Task: All of the data that follows should be given again exactly, without its images.

= Beginning of Section =

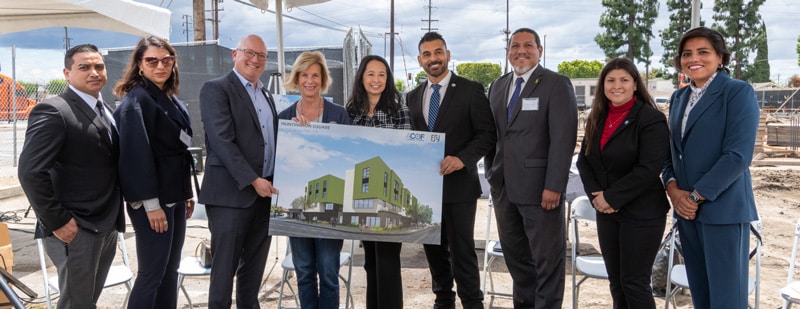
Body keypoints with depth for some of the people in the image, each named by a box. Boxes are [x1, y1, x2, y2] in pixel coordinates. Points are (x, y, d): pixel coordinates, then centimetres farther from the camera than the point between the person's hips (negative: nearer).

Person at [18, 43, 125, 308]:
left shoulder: (104, 111, 12)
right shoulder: (53, 111, -14)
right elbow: (30, 172, -21)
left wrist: (114, 216, 9)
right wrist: (57, 221, -19)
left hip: (107, 227, 8)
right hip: (76, 230, -8)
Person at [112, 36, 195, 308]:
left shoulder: (171, 98, 13)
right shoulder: (136, 100, -13)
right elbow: (136, 153, -20)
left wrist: (187, 193, 17)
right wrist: (150, 203, -22)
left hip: (175, 196, 9)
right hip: (153, 200, -8)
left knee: (170, 270, 14)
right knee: (152, 273, -2)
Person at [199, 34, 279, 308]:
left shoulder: (265, 94, 18)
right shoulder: (216, 89, -6)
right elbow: (222, 141, -16)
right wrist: (253, 180, -19)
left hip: (265, 192, 7)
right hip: (232, 193, -7)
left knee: (255, 266, 14)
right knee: (225, 267, 1)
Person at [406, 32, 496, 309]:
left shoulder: (470, 90, -3)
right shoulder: (413, 97, 12)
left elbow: (487, 133, -7)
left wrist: (462, 158, -21)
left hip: (458, 184, -5)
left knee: (462, 250, -2)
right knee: (433, 249, 15)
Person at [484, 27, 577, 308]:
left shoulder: (557, 84, -6)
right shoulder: (498, 86, 14)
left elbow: (563, 139, -14)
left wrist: (554, 186, -20)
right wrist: (492, 174, 12)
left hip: (540, 187, -6)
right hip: (503, 187, 6)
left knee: (547, 257, 4)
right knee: (514, 253, 15)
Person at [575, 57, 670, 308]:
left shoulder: (651, 119, -11)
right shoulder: (597, 118, 10)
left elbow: (649, 169, -19)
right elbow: (583, 159, 9)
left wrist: (611, 197, -16)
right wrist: (596, 194, -7)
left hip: (642, 214, -6)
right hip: (607, 212, 6)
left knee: (634, 283, 0)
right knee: (616, 282, 12)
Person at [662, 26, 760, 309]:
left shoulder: (738, 92, -5)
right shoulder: (679, 98, 15)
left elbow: (738, 155, -14)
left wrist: (697, 195, -14)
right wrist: (672, 188, -3)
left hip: (722, 209, -6)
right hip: (686, 210, 6)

= End of Section =

Response to the exercise:
Body keypoints with depth for some of the people in the image, each named by a box. Boxes are [x1, y1, x2, y2] in pixel coordinates. Points are (x, y, d): pixel coordinates, then centimetres farther from the camera than the point between the person's hips (negative: nearer).

Person at [18, 43, 125, 308]:
left shoulder: (104, 111, 12)
right shoulder: (53, 111, -14)
right elbow: (30, 172, -21)
left wrist: (114, 216, 9)
right wrist: (57, 221, -19)
left hip: (107, 227, 8)
right hip: (76, 230, -8)
Person at [112, 36, 195, 308]:
left shoulder: (171, 98, 13)
right shoulder: (136, 100, -13)
right elbow: (136, 153, -20)
left wrist: (187, 193, 17)
right wrist: (150, 203, -22)
left hip: (175, 196, 9)
right hip: (153, 200, -8)
left knee: (170, 270, 14)
right knee: (152, 273, -2)
Person at [199, 34, 279, 308]:
left shoulder: (265, 94, 18)
right shoulder: (216, 89, -6)
right elbow: (222, 141, -16)
right wrist: (253, 180, -19)
left hip: (265, 192, 7)
right hip: (232, 193, -7)
left knee: (255, 266, 14)
right knee: (225, 267, 1)
Person at [406, 32, 496, 309]:
left shoulder: (470, 90, -3)
right shoulder: (413, 97, 12)
left elbow: (487, 133, -7)
left wrist: (462, 158, -21)
left hip: (458, 184, -5)
left knee: (462, 250, -2)
right knee: (433, 249, 15)
Person at [484, 27, 577, 308]:
left shoulder: (557, 84, -6)
right shoulder: (498, 86, 14)
left elbow: (563, 139, -14)
left wrist: (554, 186, -20)
right wrist: (492, 174, 12)
left hip: (540, 187, -6)
right hip: (503, 187, 6)
left knee: (547, 257, 4)
right knee: (514, 253, 15)
Person at [575, 57, 670, 308]:
left shoulder: (651, 119, -11)
right shoulder: (597, 118, 10)
left elbow: (649, 169, -19)
right elbow: (583, 159, 9)
left wrist: (611, 197, -16)
right wrist: (596, 194, -7)
left hip: (642, 214, -6)
right hip: (607, 212, 6)
left knee: (634, 283, 0)
right knee: (616, 282, 12)
Person at [662, 26, 760, 309]:
left shoulder: (738, 92, -5)
right shoulder: (679, 98, 15)
left elbow: (738, 155, -14)
left wrist: (697, 195, -14)
right wrist: (672, 188, -3)
left hip: (722, 209, -6)
right hip: (686, 210, 6)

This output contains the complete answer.